А потом о Близнюкове забыли. Или, может быть, просто махнули на него рукой? Во всяком случае Матвей Лукич получил возможность «пересидеть» и незаметно для себя самого перешел на руководящую работу… в собственное домашнее хозяйство.
Вот он только что вернулся домой с базара, разложил на кухонном столе продукты — ощипанную курицу, жалостно топырящую синевато-бледные обрубленные ножки, картофель, два тугих кочанчика цветной капусты, горшочек со сметаной, пучок луку, зеленые кудри укропа и другую снедь, — сидит и мучительно решает проблему сегодняшнего обеда, который ему предстоит сготовить. Посоветоваться не с кем, а Близнюков любит советоваться. Можно было бы, конечно, позвонить жене на работу, но у нее сегодня какое-то совещание, секретарша, не узнав по голосу Матвея Лукича, сухо отрезала: «Варвара Васильевна очень занята, просила ни с кем не соединять!» Домработница уволена по мотиву разумной экономии. Дочь Настенька в консультанты не годится по возрасту: спросишь ее, а она посоветует на первое купить мороженого, а на второе сварить компот. Окно в кухне открыто (Близнюковы живут в уютном одноэтажном флигеле), и со двора в комнату доносится заливчатый Настенькин смех и ошалелый баритонистый лай Тарзана — ее приятеля, дворового восторженно-глуповатого щенка непонятной породы.
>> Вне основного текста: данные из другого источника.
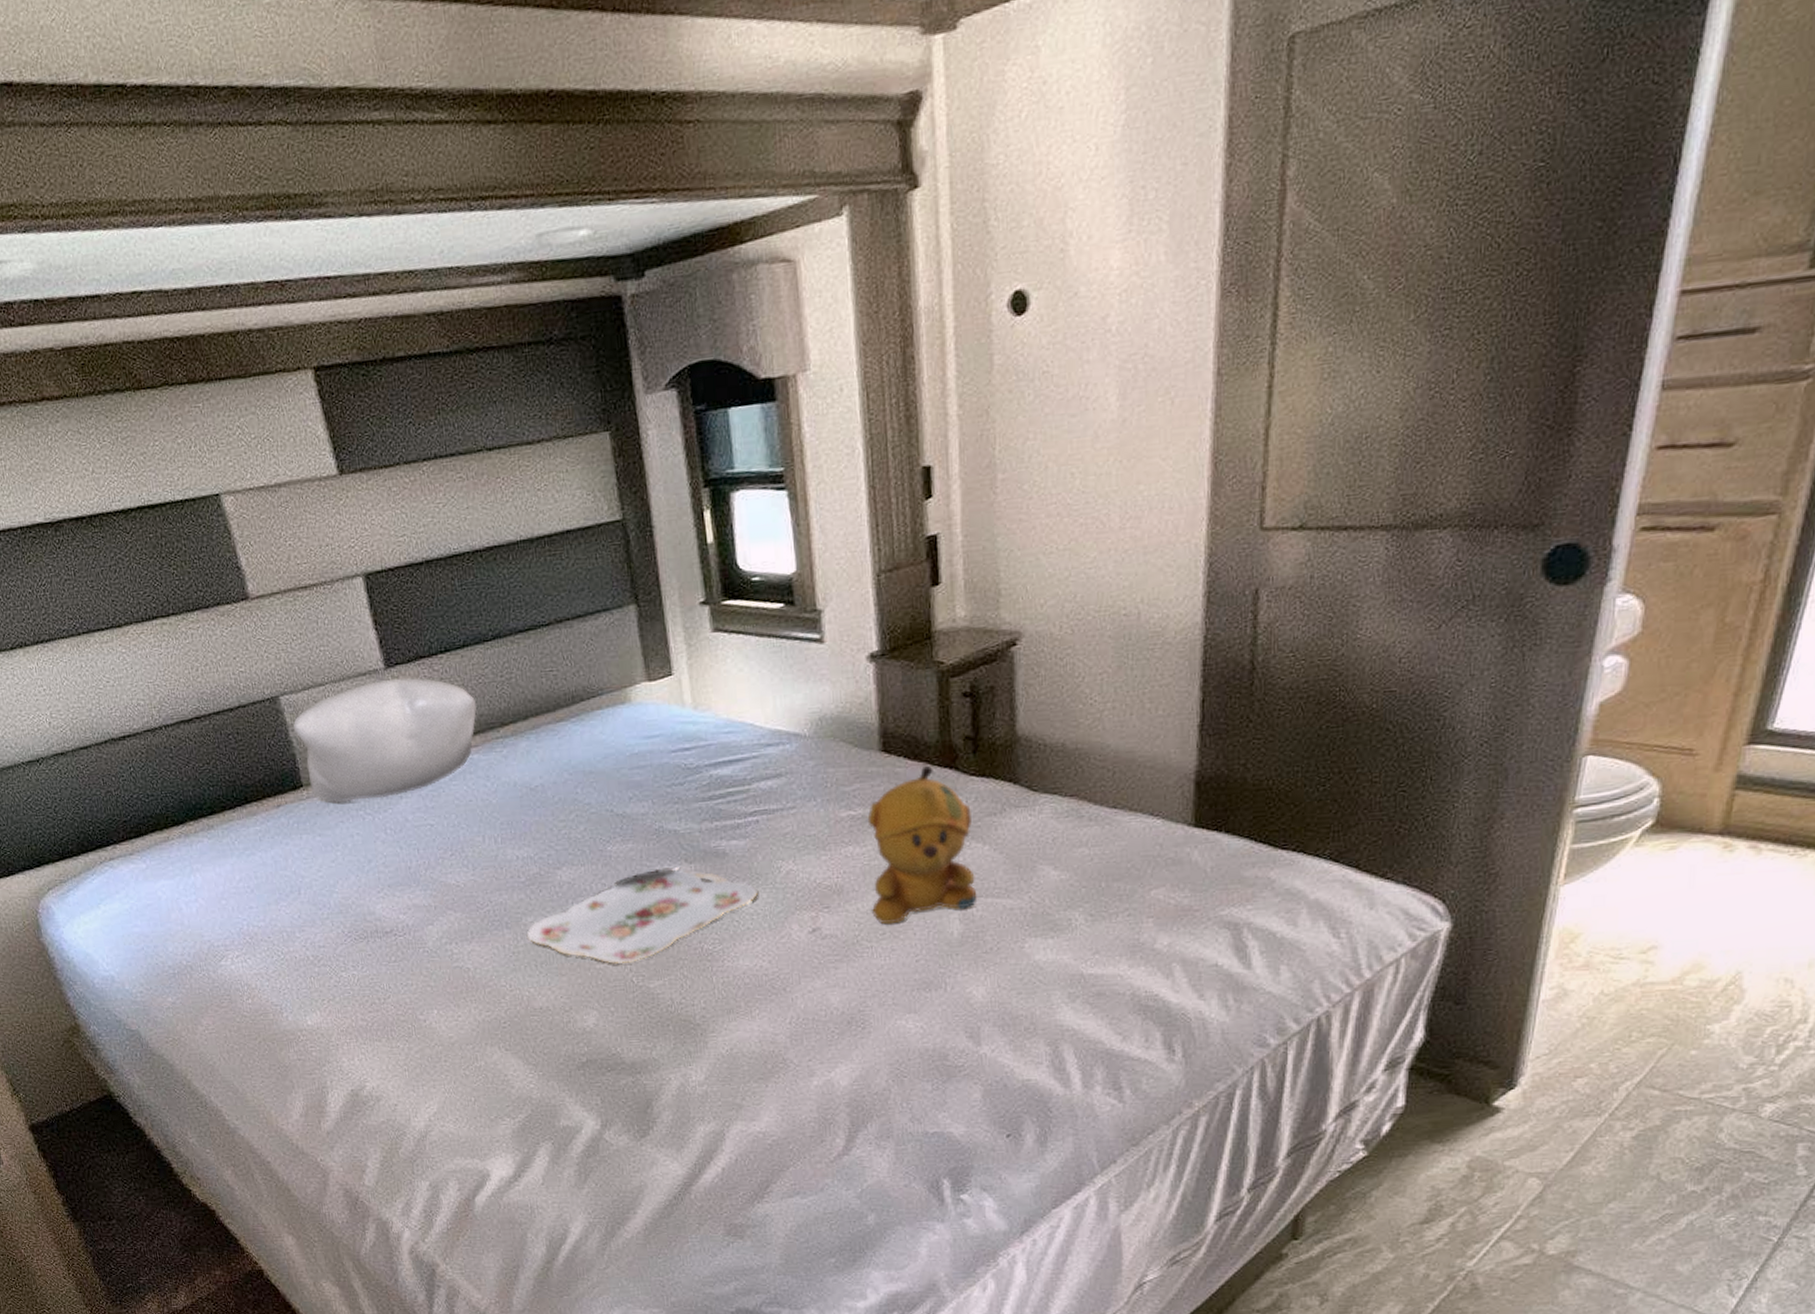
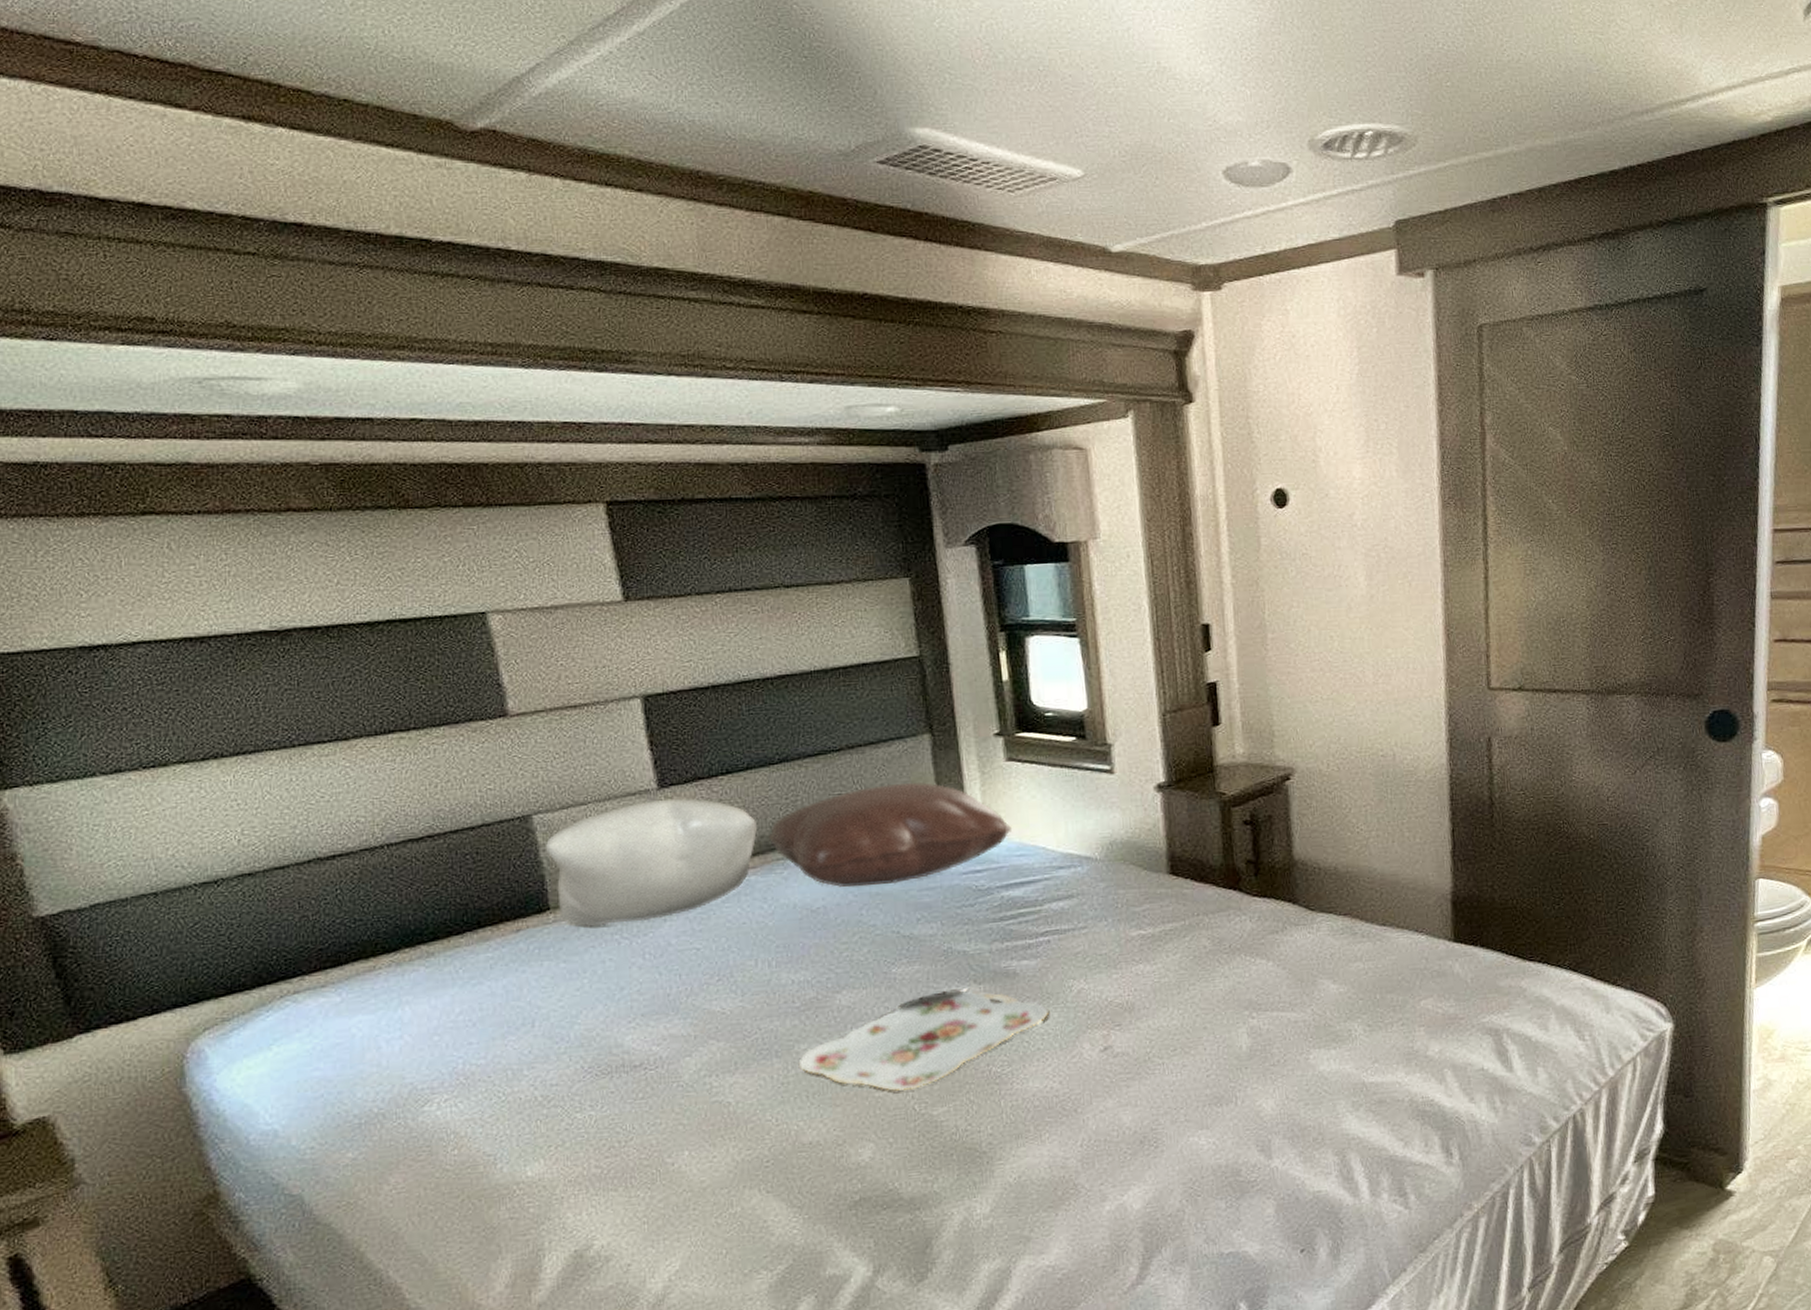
pillow: none [486,656,720,766] -> present [768,781,1013,888]
stuffed bear: present [867,765,977,925] -> none [1157,886,1264,1041]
Близнюков смотрит на курицу, соображает и так, и этак, и наконец принимает решение: на первое — куриный бульон с цветной капустой, на второе — вареная курица с картофельным пюре.
Он надевает фартук, зажигает газ в плите, ставит на огонь большую кастрюльку с водой, чистит картошку. Делает все это он умело, ловко (в молодости приходилось готовить) и даже с увлечением.
Наконец обед готов. Сейчас приедет Варвара Васильевна — она обедает дома.
— Настенька! — высунувшись в окно, зовет дочь Матвей Лукич. — Обедать пора, сейчас мама приедет. Иди скорей домой!
— Папа, я занята! — капризным голоском отзывается Настенька. — У нас с Тарзаном заседание!
— Кончай свое заседание!
— Не могу! Тарзан все лает, лает и не может остановиться!
— Регламент надо было для него установить!.. Иди, Анастасия, а то попадет нам с тобой от мамы.
Бульон с цветной капустой хорош, а вареная курица под белым соусом просто объедение! Настенька уплетает за обе щеки, Варвара Васильевна — румяная, крепкая женщина — тоже ест с аппетитом. Только сам Матвей Лукич лениво и томно болтает ложкой в тарелке. Кушать ему очень хочется, но ведь он болен, у него — депрессия, спазмы сосудов, упадок сил, черт в ступе. Приходится пока глотать слюну и терпеть.